Un récit poétique haut en couleurs (bien qu'il se déroule dans "la neige imbécile de blanc" ,j'aime l'expression ) où tout s'efface : le but de la marche , le temps, le langage des mains, l'amour...

Ca commence par une phrase qui détourne le topos de la rencontre amoureuse ( "Pierre avait aperçu Paule un matin de janvier dans les rues du quartier") en la transformant en association d'êtres pris, surpris et non épris dans une chorégraphie dissonante.

Il est question d'une amitié qui dessine finalement une harmonie entre ces "hères" dont la danse, le mouvement, marquent un ultime sursaut de vie dans un monde qui ne laisse place qu'à un présent déceptif.
L'homme placé dans une déréliction sans appel : "et d’eux seuls étant les apôtres."

L'écriture est indéniablement maîtrisée ( " les bleus flocons de la mémoire voltigeaient en disparaissant dans les ambiguïtés du doute.") et le texte n'est pas sans profondeur...

   Cyrill   
27/5/2022

   Donaldo75   
29/5/2022
Salut Cyrill,

En lisant le titre de ce récit poétique, je me suis dit « merde, encore un fan de Claude Sautet qui va me saouler avec son rythme à deux balles et son bavardage » tellement je déteste ce type de films et les acteurs qui jouent dedans. Puis, une fois l’anonymat levé, je me suis aperçu que ce texte était de ta plume ; en plus, ton fil de discussion m’a permis de mieux retrouver le texte, à défaut d’en comprendre le sens profond mais ça ce n’est pas nouveau quand je lis tes poèmes qui sont à la poésie ce que le Rubik’s cube l’est à la géométrie.

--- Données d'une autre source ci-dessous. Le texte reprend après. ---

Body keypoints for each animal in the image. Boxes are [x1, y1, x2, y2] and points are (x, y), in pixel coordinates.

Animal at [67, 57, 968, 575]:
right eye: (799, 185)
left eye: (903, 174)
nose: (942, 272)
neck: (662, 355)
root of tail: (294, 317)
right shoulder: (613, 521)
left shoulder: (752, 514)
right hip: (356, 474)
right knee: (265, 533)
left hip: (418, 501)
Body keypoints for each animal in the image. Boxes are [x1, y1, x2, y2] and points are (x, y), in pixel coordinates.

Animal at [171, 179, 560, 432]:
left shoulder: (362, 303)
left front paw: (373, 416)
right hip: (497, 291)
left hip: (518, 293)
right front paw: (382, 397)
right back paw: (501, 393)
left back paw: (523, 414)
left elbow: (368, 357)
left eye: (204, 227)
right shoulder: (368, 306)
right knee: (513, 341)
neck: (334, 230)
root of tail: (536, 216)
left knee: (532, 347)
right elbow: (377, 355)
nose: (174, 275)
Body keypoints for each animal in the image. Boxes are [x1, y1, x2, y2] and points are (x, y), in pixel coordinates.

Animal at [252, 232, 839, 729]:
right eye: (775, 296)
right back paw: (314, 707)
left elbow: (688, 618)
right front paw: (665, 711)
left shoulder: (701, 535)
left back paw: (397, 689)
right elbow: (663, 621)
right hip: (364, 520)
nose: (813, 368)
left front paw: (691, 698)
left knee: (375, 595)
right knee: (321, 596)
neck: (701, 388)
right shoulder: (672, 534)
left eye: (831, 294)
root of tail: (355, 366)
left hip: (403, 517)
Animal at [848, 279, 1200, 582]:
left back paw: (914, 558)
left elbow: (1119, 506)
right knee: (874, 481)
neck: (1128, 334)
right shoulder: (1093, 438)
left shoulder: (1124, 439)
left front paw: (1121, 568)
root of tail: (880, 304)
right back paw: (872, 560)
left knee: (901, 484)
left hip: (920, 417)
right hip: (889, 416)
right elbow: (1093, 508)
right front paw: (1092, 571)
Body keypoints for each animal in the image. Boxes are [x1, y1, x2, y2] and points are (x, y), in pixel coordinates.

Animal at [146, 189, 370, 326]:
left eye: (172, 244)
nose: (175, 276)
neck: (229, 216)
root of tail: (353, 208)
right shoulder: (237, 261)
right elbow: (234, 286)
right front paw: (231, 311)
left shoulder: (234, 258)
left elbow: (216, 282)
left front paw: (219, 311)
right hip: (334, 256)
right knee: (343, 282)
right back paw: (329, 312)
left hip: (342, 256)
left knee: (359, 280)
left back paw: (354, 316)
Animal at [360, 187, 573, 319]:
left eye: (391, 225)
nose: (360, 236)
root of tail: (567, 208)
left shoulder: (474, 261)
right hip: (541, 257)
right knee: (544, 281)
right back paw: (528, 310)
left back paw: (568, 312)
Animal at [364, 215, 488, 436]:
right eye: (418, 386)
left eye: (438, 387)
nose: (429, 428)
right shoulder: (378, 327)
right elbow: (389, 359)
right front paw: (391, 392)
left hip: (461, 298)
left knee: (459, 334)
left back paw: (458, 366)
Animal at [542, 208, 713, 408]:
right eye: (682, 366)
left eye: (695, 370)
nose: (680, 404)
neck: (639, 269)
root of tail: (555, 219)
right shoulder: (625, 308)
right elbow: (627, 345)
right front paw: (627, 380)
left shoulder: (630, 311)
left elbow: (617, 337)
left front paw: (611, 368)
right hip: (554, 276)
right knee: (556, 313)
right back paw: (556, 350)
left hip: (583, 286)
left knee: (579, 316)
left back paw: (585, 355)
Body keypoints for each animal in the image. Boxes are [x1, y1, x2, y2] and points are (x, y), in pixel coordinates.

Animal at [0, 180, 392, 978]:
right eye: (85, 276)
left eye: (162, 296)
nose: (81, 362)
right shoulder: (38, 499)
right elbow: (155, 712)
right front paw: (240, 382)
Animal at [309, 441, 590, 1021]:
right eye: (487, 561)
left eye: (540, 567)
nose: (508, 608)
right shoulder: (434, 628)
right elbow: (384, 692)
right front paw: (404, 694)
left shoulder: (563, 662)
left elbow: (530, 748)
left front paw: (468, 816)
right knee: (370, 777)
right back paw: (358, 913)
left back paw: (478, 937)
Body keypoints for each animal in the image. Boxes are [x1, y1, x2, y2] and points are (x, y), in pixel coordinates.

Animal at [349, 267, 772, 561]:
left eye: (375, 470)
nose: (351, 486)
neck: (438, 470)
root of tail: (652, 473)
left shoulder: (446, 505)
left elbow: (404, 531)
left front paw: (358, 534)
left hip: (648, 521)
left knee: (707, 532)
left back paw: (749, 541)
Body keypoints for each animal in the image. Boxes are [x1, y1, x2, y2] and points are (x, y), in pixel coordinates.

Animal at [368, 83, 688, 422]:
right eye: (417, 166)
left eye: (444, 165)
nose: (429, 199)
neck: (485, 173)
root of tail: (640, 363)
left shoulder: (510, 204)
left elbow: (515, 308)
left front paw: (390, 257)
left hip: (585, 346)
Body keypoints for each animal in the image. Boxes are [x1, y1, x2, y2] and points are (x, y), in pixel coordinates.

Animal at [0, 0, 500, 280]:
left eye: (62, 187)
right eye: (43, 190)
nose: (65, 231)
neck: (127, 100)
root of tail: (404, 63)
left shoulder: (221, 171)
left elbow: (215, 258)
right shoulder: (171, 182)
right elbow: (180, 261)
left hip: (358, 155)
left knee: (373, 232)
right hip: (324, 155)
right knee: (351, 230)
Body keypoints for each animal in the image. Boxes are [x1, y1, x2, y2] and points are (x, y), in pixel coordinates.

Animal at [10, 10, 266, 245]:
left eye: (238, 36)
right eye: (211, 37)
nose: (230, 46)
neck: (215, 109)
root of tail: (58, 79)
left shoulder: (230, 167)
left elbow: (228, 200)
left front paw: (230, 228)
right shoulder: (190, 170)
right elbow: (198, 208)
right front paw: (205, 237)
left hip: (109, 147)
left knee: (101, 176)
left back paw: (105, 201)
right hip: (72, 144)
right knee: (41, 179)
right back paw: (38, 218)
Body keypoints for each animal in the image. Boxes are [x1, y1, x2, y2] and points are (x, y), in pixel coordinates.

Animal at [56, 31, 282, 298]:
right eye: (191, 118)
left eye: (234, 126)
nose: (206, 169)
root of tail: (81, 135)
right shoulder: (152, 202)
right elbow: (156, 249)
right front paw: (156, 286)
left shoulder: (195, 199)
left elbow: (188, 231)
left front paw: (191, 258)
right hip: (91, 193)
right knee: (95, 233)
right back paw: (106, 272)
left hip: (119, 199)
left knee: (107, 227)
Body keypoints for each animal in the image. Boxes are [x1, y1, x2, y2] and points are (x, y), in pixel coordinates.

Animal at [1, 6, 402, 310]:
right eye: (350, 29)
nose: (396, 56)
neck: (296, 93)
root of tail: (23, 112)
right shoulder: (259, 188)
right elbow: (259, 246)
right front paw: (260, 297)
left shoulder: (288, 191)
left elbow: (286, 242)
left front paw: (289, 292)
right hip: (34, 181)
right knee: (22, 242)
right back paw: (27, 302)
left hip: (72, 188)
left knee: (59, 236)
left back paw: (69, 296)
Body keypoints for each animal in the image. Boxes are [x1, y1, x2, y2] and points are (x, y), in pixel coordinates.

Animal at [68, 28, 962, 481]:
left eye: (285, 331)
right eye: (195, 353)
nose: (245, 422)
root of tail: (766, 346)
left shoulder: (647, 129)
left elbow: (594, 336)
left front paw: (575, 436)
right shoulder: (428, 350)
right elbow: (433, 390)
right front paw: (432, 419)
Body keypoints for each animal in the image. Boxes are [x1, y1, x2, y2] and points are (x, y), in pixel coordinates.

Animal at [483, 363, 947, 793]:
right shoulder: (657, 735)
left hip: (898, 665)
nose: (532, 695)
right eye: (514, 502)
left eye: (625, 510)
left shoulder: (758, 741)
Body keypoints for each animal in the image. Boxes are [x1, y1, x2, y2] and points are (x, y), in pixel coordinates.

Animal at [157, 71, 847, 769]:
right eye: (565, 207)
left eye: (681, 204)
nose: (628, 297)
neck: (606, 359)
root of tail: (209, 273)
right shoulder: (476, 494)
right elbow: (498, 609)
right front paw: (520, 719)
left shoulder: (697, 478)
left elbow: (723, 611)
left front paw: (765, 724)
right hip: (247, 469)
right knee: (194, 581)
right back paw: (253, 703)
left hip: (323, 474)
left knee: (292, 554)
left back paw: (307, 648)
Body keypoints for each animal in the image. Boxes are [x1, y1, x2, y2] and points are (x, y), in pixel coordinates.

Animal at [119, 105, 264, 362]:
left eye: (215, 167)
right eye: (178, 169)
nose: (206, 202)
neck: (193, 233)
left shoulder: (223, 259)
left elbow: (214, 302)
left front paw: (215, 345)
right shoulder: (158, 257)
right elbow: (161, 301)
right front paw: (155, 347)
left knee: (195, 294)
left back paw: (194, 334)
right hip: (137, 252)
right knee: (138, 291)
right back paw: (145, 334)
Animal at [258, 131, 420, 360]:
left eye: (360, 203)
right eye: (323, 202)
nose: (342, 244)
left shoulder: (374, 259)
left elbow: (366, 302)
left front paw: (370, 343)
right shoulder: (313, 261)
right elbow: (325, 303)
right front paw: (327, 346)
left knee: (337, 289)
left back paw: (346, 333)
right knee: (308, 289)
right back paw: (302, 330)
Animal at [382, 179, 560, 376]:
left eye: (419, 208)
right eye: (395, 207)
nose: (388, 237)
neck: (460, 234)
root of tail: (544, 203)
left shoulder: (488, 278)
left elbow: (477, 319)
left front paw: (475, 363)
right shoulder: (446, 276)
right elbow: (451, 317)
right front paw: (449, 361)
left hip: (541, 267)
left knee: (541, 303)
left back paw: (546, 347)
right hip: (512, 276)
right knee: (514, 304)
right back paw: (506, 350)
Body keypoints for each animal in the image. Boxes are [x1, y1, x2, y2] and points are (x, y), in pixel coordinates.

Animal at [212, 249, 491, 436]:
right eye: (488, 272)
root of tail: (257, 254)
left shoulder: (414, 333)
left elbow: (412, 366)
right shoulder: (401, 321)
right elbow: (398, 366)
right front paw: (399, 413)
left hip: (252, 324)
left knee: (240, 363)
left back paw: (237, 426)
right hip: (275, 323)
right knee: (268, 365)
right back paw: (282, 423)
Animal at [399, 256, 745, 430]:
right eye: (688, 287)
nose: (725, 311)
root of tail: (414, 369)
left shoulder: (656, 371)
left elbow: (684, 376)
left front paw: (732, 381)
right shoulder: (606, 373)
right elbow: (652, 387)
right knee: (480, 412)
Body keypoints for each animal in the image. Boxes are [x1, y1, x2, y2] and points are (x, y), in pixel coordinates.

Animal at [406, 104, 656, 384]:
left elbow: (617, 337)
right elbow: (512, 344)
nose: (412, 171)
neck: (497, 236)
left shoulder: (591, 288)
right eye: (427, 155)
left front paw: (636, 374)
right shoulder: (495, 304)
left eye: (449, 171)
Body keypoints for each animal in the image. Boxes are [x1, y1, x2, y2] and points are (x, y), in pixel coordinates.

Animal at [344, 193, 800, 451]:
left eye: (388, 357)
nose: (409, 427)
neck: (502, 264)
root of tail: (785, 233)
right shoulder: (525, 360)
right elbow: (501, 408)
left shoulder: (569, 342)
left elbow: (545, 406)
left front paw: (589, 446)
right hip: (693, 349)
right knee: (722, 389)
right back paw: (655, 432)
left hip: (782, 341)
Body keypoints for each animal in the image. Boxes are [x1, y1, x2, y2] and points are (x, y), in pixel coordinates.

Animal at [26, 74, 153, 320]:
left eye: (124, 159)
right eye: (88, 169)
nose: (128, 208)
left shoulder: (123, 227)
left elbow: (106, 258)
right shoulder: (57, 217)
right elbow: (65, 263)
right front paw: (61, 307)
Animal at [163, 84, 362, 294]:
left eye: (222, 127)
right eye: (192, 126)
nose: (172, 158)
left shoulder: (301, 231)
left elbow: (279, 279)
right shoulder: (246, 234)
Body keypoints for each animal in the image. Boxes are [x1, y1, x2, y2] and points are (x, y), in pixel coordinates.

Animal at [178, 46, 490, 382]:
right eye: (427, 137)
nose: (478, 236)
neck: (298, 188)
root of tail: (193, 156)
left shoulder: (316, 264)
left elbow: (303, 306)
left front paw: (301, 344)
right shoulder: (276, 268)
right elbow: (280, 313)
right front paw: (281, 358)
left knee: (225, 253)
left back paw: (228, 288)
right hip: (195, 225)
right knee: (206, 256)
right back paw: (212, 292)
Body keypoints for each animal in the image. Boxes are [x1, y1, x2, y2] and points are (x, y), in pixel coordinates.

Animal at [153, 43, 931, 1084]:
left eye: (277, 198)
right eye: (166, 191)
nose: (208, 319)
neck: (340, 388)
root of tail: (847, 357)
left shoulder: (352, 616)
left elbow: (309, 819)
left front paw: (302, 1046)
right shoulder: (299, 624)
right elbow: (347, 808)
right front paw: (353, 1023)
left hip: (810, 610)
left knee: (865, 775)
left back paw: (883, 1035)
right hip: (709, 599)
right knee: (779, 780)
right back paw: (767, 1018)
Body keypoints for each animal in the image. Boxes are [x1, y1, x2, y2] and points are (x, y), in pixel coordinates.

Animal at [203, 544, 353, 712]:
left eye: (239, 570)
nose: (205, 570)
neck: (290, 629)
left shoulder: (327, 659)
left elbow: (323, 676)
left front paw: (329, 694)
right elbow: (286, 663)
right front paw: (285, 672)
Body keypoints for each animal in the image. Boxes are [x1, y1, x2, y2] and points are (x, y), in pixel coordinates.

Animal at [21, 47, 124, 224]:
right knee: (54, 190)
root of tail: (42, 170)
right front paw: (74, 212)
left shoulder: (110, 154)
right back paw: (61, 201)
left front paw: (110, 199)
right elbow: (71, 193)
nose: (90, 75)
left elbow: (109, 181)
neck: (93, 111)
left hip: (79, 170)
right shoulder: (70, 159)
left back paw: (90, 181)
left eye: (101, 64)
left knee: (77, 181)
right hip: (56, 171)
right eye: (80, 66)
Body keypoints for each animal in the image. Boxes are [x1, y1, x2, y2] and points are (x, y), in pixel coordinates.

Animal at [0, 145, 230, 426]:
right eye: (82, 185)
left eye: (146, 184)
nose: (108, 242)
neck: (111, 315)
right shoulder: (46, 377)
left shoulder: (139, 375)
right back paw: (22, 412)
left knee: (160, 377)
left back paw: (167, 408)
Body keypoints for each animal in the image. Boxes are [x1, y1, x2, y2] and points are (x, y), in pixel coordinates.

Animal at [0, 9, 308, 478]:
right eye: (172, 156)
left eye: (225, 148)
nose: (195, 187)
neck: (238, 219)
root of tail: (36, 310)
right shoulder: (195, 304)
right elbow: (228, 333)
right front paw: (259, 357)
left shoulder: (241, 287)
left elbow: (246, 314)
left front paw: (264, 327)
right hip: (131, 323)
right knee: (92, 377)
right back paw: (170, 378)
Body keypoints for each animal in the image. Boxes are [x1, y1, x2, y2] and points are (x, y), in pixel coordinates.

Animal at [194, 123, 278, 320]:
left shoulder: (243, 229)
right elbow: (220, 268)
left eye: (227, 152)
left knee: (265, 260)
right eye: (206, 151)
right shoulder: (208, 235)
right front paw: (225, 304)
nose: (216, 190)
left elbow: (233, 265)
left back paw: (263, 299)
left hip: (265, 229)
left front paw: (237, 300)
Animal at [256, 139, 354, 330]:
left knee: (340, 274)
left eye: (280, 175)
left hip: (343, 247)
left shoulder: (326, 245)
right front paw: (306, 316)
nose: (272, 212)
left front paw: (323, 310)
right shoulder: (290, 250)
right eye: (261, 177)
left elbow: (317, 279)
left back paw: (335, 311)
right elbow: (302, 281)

Bon, mon introduction me semble être plus longue que le commentaire à proprement parler vu que je ne peux que mettre en avant le risque de tenter le récit poétique, catégorie hybride et parfois génératrice de chimères, surtout avec l’intention de mener une danse dans le rythme de la narration, danse à laquelle je n’ai pas été sensible plus que ça mais dont je reconnais le travail de composition. Au final, je ne sais pas si j’ai aimé ou pas ; c’est un comble surtout après ce que j’ai écrit sur le forum concernant les appréciations. Je le trouve cependant vraiment bien écrit même si certains passages narratifs le rendent trop racontés et perdent de la poésie en cours de route.

En tout cas, bravo pour avoir pris le risque du récit poétique – j’en ai fait de même, un concours c’est le moment ou jamais de se faire mal et sortir de sa zone de confort – et d’avoir participé à ce concours dont la fréquentation m’a épaté.